Managing construction projects, from planning to client turn over is a challenging job. Although you thought everything would be great as long as the project is implemented according to plan, more often than not, that is not the case. As the project progresses, plans change and priorities shift, and it is your job as a contractor or manager to be flexible about these adjustments. You may try different approaches to address these; what matters most, however, is you are ready when it happens.
- Contingency costing plan. Most projects are usually awarded a few weeks or even months after the bid was submitted. With the fluctuating cost of materials, tight schedules, and human resources adjustments, you need to have a structured contingency plan for most scenarios. Consider alternatives with your material sources, renting instead of procuring equipment, subcontracting options, and any other ways to stay on budget, schedule, and work quality. Learn to implement an effective priority scheme and keep your focus on the deadline while maintaining a healthy monetary resource.

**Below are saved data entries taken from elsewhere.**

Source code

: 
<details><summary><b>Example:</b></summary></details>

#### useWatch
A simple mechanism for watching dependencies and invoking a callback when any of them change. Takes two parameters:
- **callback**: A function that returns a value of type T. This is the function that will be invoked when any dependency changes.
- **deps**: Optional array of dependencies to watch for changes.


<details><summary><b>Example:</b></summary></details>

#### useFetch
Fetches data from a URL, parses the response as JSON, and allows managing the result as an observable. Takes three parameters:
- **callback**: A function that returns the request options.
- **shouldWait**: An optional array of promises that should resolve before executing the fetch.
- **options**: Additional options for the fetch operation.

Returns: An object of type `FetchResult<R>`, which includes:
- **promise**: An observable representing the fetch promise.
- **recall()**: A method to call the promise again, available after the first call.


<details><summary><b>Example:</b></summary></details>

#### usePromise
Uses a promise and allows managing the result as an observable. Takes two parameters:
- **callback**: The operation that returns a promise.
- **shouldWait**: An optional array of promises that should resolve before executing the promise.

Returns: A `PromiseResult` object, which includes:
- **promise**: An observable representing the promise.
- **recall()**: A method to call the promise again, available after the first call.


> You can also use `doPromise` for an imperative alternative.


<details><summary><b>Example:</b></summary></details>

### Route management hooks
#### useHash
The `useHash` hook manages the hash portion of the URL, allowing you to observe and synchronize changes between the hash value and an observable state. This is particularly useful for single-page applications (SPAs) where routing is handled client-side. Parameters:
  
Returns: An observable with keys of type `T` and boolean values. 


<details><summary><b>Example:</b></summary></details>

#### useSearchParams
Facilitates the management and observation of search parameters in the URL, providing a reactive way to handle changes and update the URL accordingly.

- Keep your clients happy. Customers keep your business afloat, and keeping them satisfied with your work should be one of your top priorities. Sometimes, you need to make some compromises, and should this happen, keep in mind that it is better to spend more on additional workforce or urgent material than being charged for project delays. You may have exceeded your budget, but at least you get to keep your client, which in turn, can give you more projects.

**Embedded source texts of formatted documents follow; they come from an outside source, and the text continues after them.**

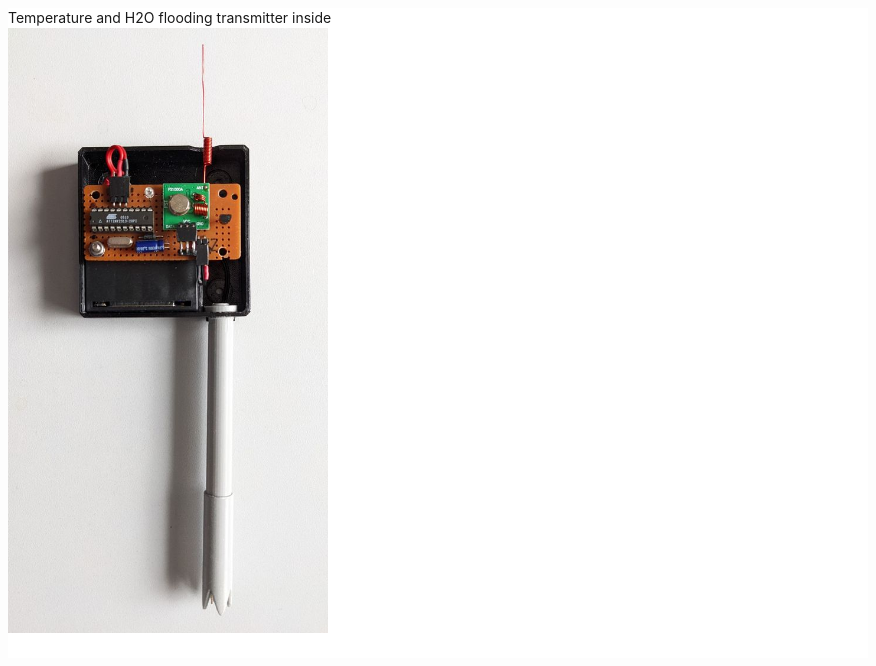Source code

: Temperature and H2O flooding transmitter inside  
<img src="images/tx_h2otx_h2o_out_in.jpg" width=320>
<br>
<br>
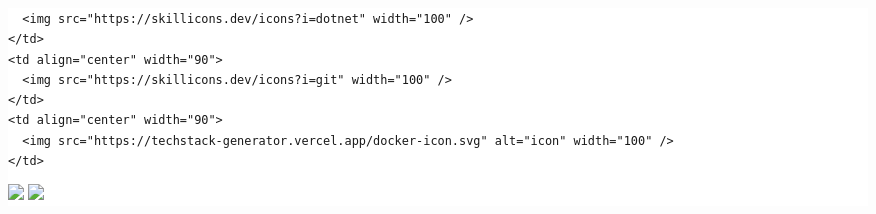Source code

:       <img src="https://skillicons.dev/icons?i=dotnet" width="100" />
    </td>
    <td align="center" width="90">
      <img src="https://skillicons.dev/icons?i=git" width="100" />
    </td>
    <td align="center" width="90">
      <img src="https://techstack-generator.vercel.app/docker-icon.svg" alt="icon" width="100" />
    </td>
  </tr>
</table>

<p align=left>
<img algin="left" width="57%" src="https://github-readme-stats.vercel.app/api?username=GoldenPlayboy&show_icons=true&count_private=true&disable_animations=false&title_color=B77EFF&icon_color=9640FF&text_color=fff&bg_color=30,220140,DB1DE5" />
<img width="42%" src="https://github-readme-stats.vercel.app/api/top-langs/?username=GoldenPlayboy&layout=compact&langs_count=7&show_icons=true&title_color=B77EFF&icon_color=9640FF&text_color=fff&bg_color=30,DB1DE5,220140" />
</p>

- Do the best with what you have. Effective construction management does not depend heavily on what you only have, but rather what can you do best with it. Don’t let these temporary setbacks make you lose your focus. If, for some reason, you haven’t yet reached your target number of workers for your warehouse project, or the major materials for the retaining wall are yet to arrive, utilise your available resources with the tasks that they can finish right away. You can then look for solutions to address other concerns. You’ll notice that while you’re implementing your mitigation plan, you are not way behind your schedule. And as the new workers come in, and the materials arrive, you can shift your focus to meeting the project deadline.
- Proper coordination. This is more than just a series of accomplishment reports and charts, getting everyone involved is also an important aspect you need to prioritise. Each individual and group in your roster must be aware of their role and importance to the whole process. Other stakeholders, including the client, must always be updated on the progress of the project. By doing such, you will be fully aware of what aspects of the project need immediate attention.
We can all agree that managing a construction project requires constant monitoring, taking care of human and financial resources, and attention to detail. Yes, it will be hard, but with due preparation, and knowing how to prioritise, you can hit the project goals in time.